Vesper movie poster from IMBD.

Michal Kozub, Contributing Writer

It all starts with a name. Vesper, the movie’s protagonist, could mean evening star or simply nightfall, with interesting etymology in Russian večer and Polish wieczór. Or it could mean nothing at all and just sound exotic, European. 

First thing that surprised me was the quality and budget put into the movie. Genre cinema on the Old Continent works well as long as it’s not trying to be Hollywood, and in this case post-apocalyptic, low-tech French-Lithuanian-Belgian film in English works surprisingly well.

Humans outside of Citadels became genetically deformed through inbreeding and as an

aftermath of the catastrophe. Despite clear divide between them, both groups use the figure of

“Other” in the form of synthetically grown humanoid Jugs as indentured property. They appear

twice: One, who serves as an introduction to his species dies to a knife despite suffering not so

serious injury. As it turns out in a plot-twist, the second Jug is Camellia, and her reasoning for

being is a container for human seeds. 

While watching, I couldn’t shake the thought that even in the face of disaster, humanity continues to find more ingenious ways to exploit minorities, no matter human or non-human.

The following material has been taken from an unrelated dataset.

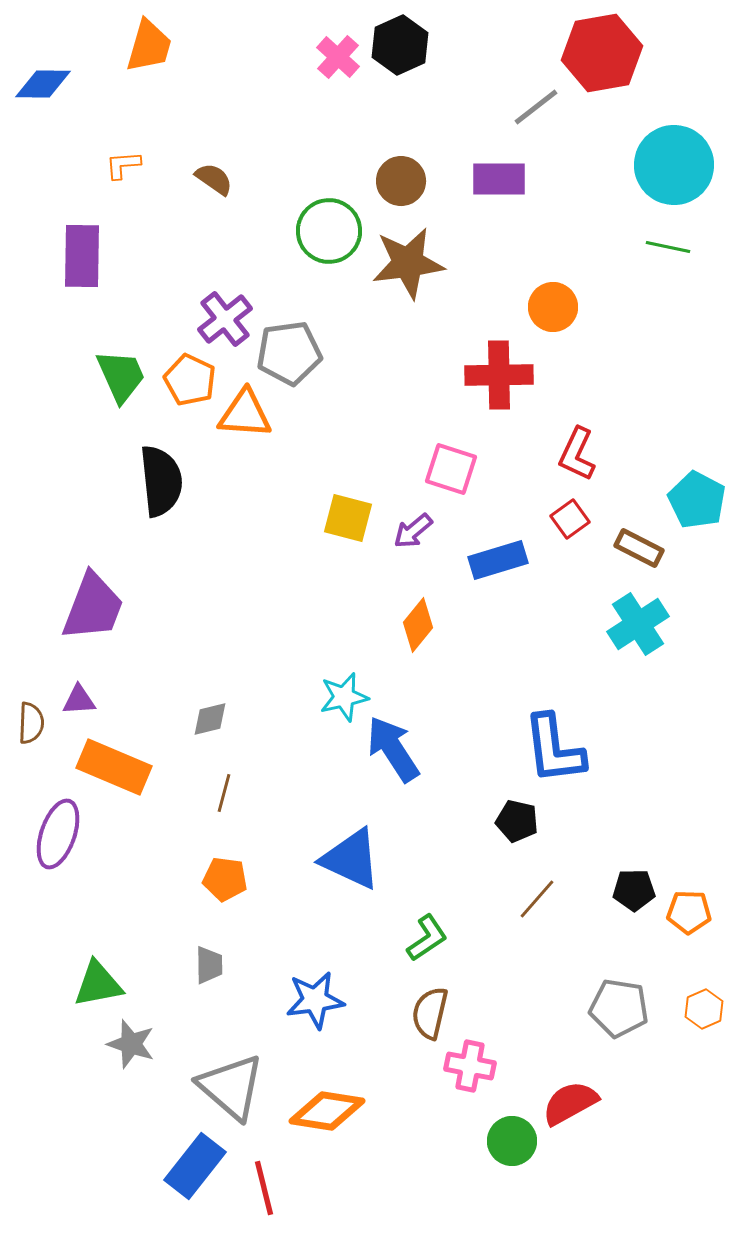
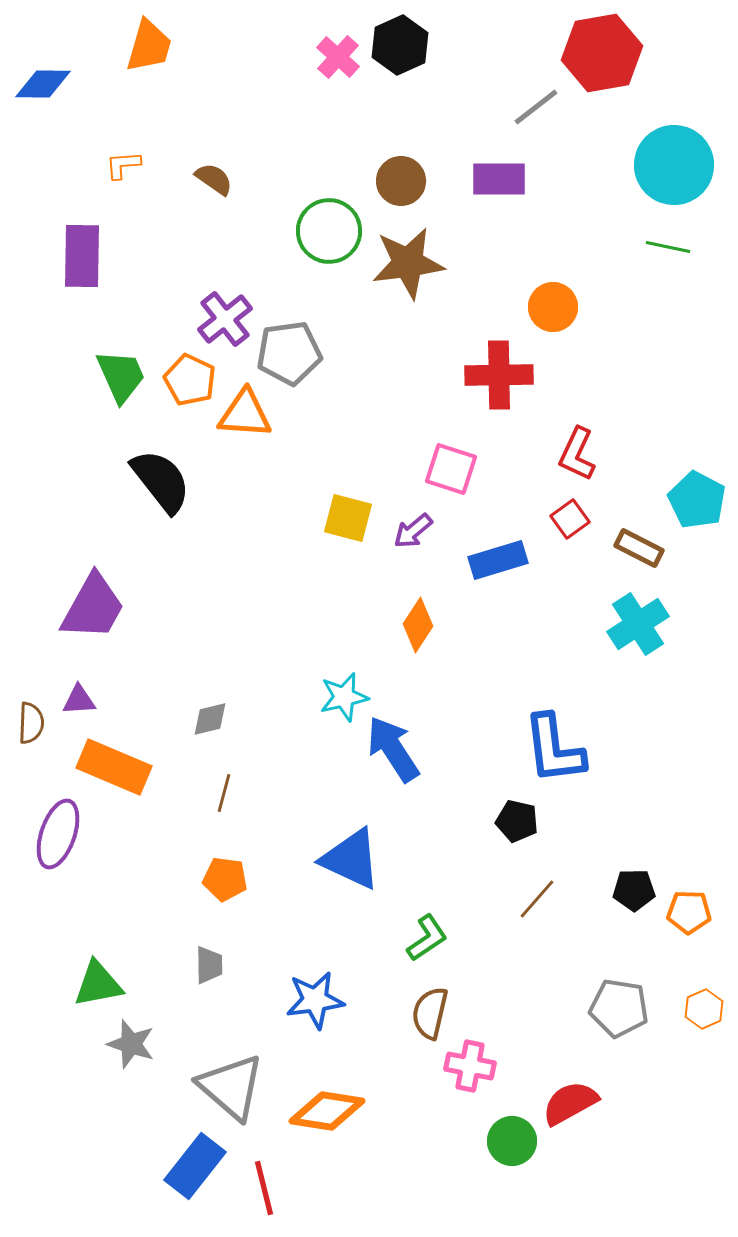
black semicircle at (161, 481): rotated 32 degrees counterclockwise
purple trapezoid at (93, 607): rotated 8 degrees clockwise
orange diamond at (418, 625): rotated 6 degrees counterclockwise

Two similar films, in form and content, come to mind the most: Alex Garland’s “Annihilation” (2018) and David Cronneberg’s “The crimes of the future” (2022). While they explore different ideas, all three movies delve into the physical, biological and effective methods as a reflective mirror into our own fears.

I personally am curious about the reflection I’m seeing. I liked the film but I will perfectly understand those who may be turned off by its brutal carnality and the rape metaphors (I counted two). Besides that, “Dune” -ish costumes and a subtle “Cast Away” Wilson reference in the dad-drone as a channel for his voice and mind made it a pleasant experience for me, a cinemagoer with too much time to look at the details and references such as the ones above.

The ending surprised me positively. What could be described as post-apocalyptic Tower of Babel (in contrast to the pre-apocalyptic original) from which probably the last Citadel is visible serves as the scene of last events in the dying world. Vesper takes her keys to the new life, genetically unlocked seeds and in a way “plants the world,” on one hand forgetting and letting go of the trauma she left behind and on the other, remembering Camellia and her father by potentially saving humanity.

Maybe this is some kind of lesson as to how to live within the Climate Catastrophe, the art of

skillful balance between acting and moving on.